An updated study from the Williams Institute at UCLA School of Law ranked the world's nations by levels of LGBT acceptance. The current report updates and expands a previous Williams Institute report, "Polarized Progress: Social Acceptance of LGBT People in 141 Countries, 1981 to 2014."
Coming in at number 1 is the island nation of Iceland, known for its natural beauty, for being the home of pop star Björk, and for being the first country to have an LGBT prime minister on anything but a fill-in basis, lesbian Jóhanna Sigurdardóttir, who served from 2009 to 2013 (pictured above is Iceland's capital, Reykjavik). Nearly all of the most accepting nations were in Europe, with the Netherlands, Sweden, Andorra, and Norway rounding out the top five.

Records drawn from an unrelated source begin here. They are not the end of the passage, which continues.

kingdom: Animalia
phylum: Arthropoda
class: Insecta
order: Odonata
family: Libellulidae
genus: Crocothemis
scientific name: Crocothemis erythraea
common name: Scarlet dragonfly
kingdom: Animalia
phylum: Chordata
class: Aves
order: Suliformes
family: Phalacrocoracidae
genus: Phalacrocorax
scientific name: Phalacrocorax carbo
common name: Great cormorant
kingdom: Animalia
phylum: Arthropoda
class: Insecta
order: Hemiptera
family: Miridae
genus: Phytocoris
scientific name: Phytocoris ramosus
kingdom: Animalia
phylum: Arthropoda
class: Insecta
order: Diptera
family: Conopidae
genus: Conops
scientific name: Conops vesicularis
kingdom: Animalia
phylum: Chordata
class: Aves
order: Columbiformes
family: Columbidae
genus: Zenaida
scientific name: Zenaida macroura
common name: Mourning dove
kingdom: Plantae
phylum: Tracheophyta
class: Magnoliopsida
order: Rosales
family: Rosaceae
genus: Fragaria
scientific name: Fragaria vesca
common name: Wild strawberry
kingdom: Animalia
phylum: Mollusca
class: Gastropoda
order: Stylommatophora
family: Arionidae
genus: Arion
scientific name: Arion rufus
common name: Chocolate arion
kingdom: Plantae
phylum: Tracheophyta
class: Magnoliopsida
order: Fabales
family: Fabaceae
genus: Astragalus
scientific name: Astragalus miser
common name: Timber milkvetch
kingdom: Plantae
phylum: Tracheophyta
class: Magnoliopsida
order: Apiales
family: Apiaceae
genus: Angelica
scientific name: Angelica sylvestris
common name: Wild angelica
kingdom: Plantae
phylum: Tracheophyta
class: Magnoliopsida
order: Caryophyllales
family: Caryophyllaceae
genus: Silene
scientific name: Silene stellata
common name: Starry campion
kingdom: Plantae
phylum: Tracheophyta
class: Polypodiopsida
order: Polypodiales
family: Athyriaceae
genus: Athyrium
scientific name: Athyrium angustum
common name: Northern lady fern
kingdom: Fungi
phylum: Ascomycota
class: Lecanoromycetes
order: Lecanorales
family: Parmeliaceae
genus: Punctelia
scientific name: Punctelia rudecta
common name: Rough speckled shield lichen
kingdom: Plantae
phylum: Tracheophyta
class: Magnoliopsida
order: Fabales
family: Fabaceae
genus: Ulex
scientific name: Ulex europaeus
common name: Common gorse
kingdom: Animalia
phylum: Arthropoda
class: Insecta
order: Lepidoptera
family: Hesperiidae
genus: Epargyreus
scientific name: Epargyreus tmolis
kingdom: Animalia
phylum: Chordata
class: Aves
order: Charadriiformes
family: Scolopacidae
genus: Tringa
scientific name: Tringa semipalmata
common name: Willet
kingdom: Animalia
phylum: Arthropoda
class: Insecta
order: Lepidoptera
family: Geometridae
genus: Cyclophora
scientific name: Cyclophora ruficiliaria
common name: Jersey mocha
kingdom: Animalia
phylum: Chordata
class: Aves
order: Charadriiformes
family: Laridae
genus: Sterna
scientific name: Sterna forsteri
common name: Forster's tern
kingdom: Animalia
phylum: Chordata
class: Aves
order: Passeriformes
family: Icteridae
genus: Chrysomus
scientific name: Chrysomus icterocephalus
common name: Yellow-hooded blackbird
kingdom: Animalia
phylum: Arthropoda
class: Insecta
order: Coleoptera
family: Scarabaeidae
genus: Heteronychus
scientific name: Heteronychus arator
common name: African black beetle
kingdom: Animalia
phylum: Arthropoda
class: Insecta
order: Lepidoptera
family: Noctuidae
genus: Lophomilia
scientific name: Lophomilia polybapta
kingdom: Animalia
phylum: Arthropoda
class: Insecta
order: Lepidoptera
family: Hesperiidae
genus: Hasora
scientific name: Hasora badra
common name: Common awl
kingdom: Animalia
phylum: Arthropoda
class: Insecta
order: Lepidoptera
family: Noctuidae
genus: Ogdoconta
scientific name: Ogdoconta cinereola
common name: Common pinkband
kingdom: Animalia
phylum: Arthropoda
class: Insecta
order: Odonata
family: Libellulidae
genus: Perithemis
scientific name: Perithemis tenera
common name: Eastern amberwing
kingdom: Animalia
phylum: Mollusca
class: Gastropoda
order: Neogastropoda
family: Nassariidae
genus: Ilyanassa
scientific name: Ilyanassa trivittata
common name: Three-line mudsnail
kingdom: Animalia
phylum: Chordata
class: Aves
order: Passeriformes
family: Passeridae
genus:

The findings looked at survey data from respondents who were asked their beliefs on the morality of homosexuality, the desire for an LGBT coworker, and the acceptability of discrimination, among other questions. The data was compiled from 2009 to 2013 and compared to responses to similar questions asked from 2004 to 2008. When it came to the five most accepting nations for LGBT people, the ranking did not change from data culled from 2004to 2008 to the 2009-2013 research.
The United States came in at number 23 in this most recent findings, rising from number 25 in the 2004-2008 data. Malta, Uruguay, Argentina, and Australia all ranked higher than the U.S. in the most recent list.
The report found that some of the homophobic, biphobic, and transphobic nations on Earth became even more so in intervening years. At the bottom of the Williams Institute list were Azerbaijan (the least accepting nation), Georgia, Saudi Arabia, Bangladesh, and Egypt.
Of the countries studied, 131 (75 percent) have experienced an increase in acceptance since 1981, nine countries (16 percent) experienced no change, and 27 (9 percent) had a decrease in acceptance.
"Sexual and gender minorities all over the world are heavily impacted by the attitudes and beliefs of those around them," study author Andrew R. Flores, visiting scholar at the Williams Institute, said in a statement, "More acceptance is related to less bullying and violence, better physical and mental health and less discrimination."